1. Field of the Invention
This invention is directed to fabrication of high purity glass tubes that can be used for producing low loss optical fibers.
2. Discussion of the Known Art
Production of optical fiber to be used for data or other information transmission, is typically accomplished by drawing the fiber with the aid of gravity from an axial end of a cylindrical glass preform. The preform is supported vertically in the axial direction inside a furnace and is heated at temperatures typically about 2100 degrees C. or higher, thus causing a molten glass drop to form at the lower end of the preform from which the fiber is drawn. For low transmission loss, particularly at wavelengths around 0.95 microns (μ), it is known that the glass of which the preform is made should have an OH concentration of less than 1 ppb (1×10−9), with non-detectable transition metal content. Absent such high purity glass including, for example, F-doped, Ge-doped, and undoped silica glass preform tubes, certain desirable fiber transmission characteristics cannot be attained.
U.S. Pat. No. 5,182,052 (Jan. 26, 1993) discloses a method of making quartz glass tubes which, according to the patent, are of optical waveguide quality. A tubular mold is rotated about its axis, and a liquid binder is deposited on the inner wall of the rotating mold. A powder material including SiO2 is deposited over the binder, and the rotational speed of the mold is increased subjecting the powder material to centrifugal force and causing it to form a solid cylindrical “green body”. The green body is then removed from the mold, dried, and heated to form a glass tube.
A process for making glass tubes to be used as optical fiber preforms is disclosed in U.S. Pat. No. 4,191,545 (Mar. 4, 1980). Amorphous powdery particles are deposited via an oxidizing burner along the length of a cylindrical mandrel which is rotated about its axis. The particles form a porous intermediate tubular structure which is then cooled, removed from the mandrel and fused into a transparent glass tube. Additional material is then deposited on the inner portion of the tube as in a conventional modified chemical vapor deposition (MCVD) process, to yield a preform from which an optical fiber is drawn.
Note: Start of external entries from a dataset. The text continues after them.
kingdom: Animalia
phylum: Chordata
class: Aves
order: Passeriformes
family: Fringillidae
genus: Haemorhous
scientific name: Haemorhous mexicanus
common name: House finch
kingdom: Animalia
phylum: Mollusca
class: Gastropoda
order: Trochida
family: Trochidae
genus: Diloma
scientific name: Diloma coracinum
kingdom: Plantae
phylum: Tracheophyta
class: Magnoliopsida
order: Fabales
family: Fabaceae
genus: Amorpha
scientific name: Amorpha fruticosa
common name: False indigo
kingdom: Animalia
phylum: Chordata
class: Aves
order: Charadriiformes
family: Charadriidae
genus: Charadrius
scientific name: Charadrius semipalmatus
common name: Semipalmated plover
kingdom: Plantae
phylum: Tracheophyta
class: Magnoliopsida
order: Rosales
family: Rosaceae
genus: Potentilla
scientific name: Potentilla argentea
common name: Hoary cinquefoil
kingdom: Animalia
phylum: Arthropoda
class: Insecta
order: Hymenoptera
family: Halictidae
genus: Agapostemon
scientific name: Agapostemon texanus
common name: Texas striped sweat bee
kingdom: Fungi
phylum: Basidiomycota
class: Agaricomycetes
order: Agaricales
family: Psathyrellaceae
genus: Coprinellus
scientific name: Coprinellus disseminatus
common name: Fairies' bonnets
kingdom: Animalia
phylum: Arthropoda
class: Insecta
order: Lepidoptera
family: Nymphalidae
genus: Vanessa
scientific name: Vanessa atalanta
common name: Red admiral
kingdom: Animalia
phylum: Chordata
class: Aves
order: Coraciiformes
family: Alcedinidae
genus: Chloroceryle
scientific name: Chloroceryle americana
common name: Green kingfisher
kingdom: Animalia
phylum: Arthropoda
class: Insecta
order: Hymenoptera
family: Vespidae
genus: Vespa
Optical fibers may also be produced by a so-called vapor phase axial deposition (VAD) method which does not at the outset require a high purity glass tube. See U.S. Pat. No. 4,062,665 (Dec. 13, 1977) all relevant portions of which are incorporated by reference. Basically, in VAD, a vertically suspended rod of silica acts as a “seed” wherein a core soot is initially deposited from a flame of a core soot burner onto a confronting axial end face of the rod. The rod is rotated about its axis and, as the soot deposition increases, the rod is moved vertically upward so as to maintain the axial end surface of the core soot at a constant level with respect to the core soot burner. As the rod continues to move upward a cladding soot burner has its flame directed onto the outer surface of the core soot, and the flame deposits a cladding soot which builds outward by a desired radial thickness beyond the core soot. A porous cylindrical soot structure of a desired length and refractive index profile is obtained, and the structure is then heated at a high temperature in a furnace for vitrification into a preform having a transparent glass core and cladding.
See also U.S. Pat. No. 5,281,248 (Jan. 25, 1994) and No. 6,131,415 (Oct. 17, 2000), and H. Murata, Recent Developments in Vapor Phase Axial Deposition, Journal of Lightwave Technology, vol. LT-4, No. 8 (August 1986) at pages 1026–33; all relevant portions of which are incorporated by reference. As far as is known, high purity glass tubes to be used in the production of optical fiber preforms have not been fabricated using a procedure the same as or similar to the VAD process described above.